April’s data on inflation and consumer activity show slowing price increases, a boost to savings and a deceleration in spending, too.
The Personal Income and Outlays data, released on Friday (May 30), indicates prices were up only slightly month on month and 2.1% year on year, though the full impact of tariffs, and the most recent pause with China, has yet to be felt.
The Bureau of Economic Analysis (BEA) report indicates that that personal income growth outpaced inflation and was up 0.8% on a monthly basis in April.
Income GrowthThis marks an acceleration from the 0.7% registered in March and the Q1 average which also came out to 0.7%. As incomes grew, so too, did disposable income, which is measured after tax and which also gained 0.8%.
Personal spending, on the other hand, grew by a mere 0.2%, well below the 0.7% in March and coincidentally (or not) on par with the increase in consumer prices informed by BEA for the same period. This would imply consumers are only increasing their spending to keep their real consumption flat in the presence of higher prices.
In fact, only spending on services grew in dollar terms; spending on goods was down ever so slightly at 0.1% even in the presence of higher costs. As for price increases, the registered 12-month increase of the PCE index (which accounts for changes in spending habits, unlike the more commonly cited CPI) stood at 2.1% in April, its lowest since September 2024. Goods prices actually deflated at a rate of 0.4% versus April 2024, while services saw prices 3.3%. Energy prices were significantly below the same month a year ago (-5.6%) while food prices stood 1.9% higher.

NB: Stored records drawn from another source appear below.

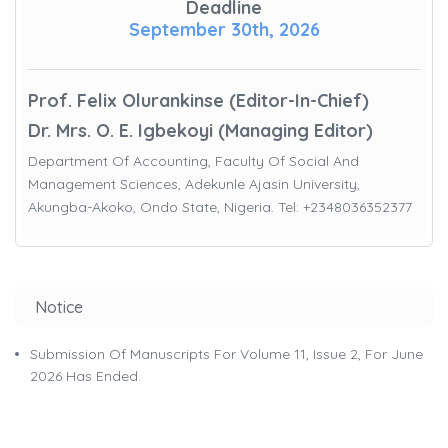
Deadline
September 30th, 2026
Prof. Felix Olurankinse (Editor-In-Chief)
Dr. Mrs. O. E. Igbekoyi (Managing Editor)
Department Of Accounting, Faculty Of Social And
Management Sciences, Adekunle Ajasin University,
Akungba-Akoko, Ondo State, Nigeria. Tel: +2348036352377
Notice
Submission Of Manuscripts For Volume 11, Issue 2, For June
2026 Has Ended.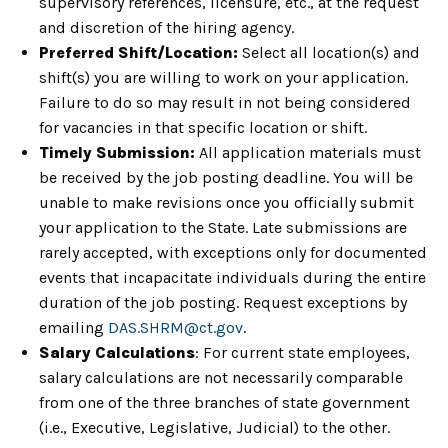
supervisory references, licensure, etc., at the request
and discretion of the hiring agency.
Preferred Shift/Location:
Select all location(s) and
shift(s) you are willing to work on your application.
Failure to do so may result in not being considered
for vacancies in that specific location or shift.
Timely Submission:
All application materials must
be received by the job posting deadline. You will be
unable to make revisions once you officially submit
your application to the State. Late submissions are
rarely accepted, with exceptions only for documented
events that incapacitate individuals during the entire
duration of the job posting. Request exceptions by
emailing
DAS.SHRM@ct.gov
.
Salary Calculations
: For current state employees,
salary calculations are not necessarily comparable
from one of the three branches of state government
(i.e., Executive, Legislative, Judicial) to the other.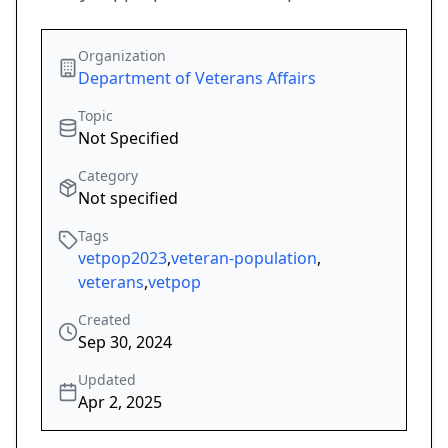
Organization
Department of Veterans Affairs
Topic
Not Specified
Category
Not specified
Tags
vetpop2023
,
veteran-population
,
veterans
,
vetpop
Created
Sep 30, 2024
Updated
Apr 2, 2025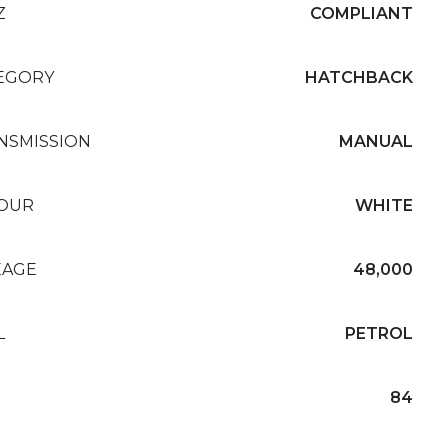
Z
COMPLIANT
EGORY
HATCHBACK
NSMISSION
MANUAL
OUR
WHITE
EAGE
48,000
L
PETROL
84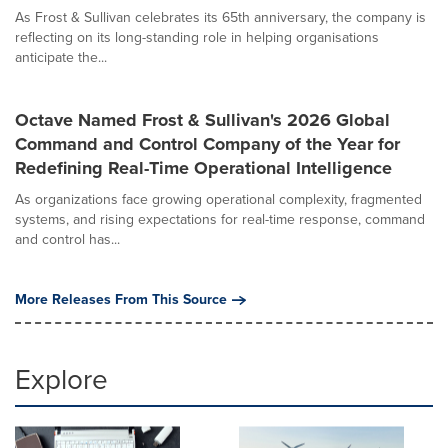
As Frost & Sullivan celebrates its 65th anniversary, the company is
reflecting on its long-standing role in helping organisations
anticipate the...
Octave Named Frost & Sullivan's 2026 Global
Command and Control Company of the Year for
Redefining Real-Time Operational Intelligence
As organizations face growing operational complexity, fragmented
systems, and rising expectations for real-time response, command
and control has...
More Releases From This Source
Explore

The relief to the family budget may prove temporary: As noted above, the impact of tariffs has yet to be felt fully, and a number of retailers and other firms have warned of higher input costs that are going to be passed along to consumers over time.
A Shift in SpendingThis outlays-related data indicates a shift in where consumers are allocating at least some of their spending, and pulling back on nonessential, tangible items.
As price increases slowed, as incomes grew, and as spending remained muted, it follows that as a result, the personal savings rate (portion of personal income unspent) grew for the fourth consecutive time to reach 4.9%, where that rate had been 4.3% in the previous month and, in fact, the savings rate is at the highest level seen in several months.
Real Disposable Personal Income and Real Personal Consumption Expenditures (i.e., net of price increases) grew 2.9% and 3.2%, respectively, in the 12 months ending in April, with a gap that reduced significantly compared to March, where expenses grew in real terms significantly faster than incomes (3.1% vs 2.1%). Q1 saw even wider margins. The stubbornness of the gap indicates that the balancing act is a tough one: as expenses, over the long term, have increased faster than income, there are only a few levers to pull: cut back on spending, or use credit to plug the gap.
We’ll know more about the “state” of consumer credit in early June when additional Fed data debuts. But April’s income and outlays details show that households paved savings where possible as tariffs became a fact of daily financial reckoning.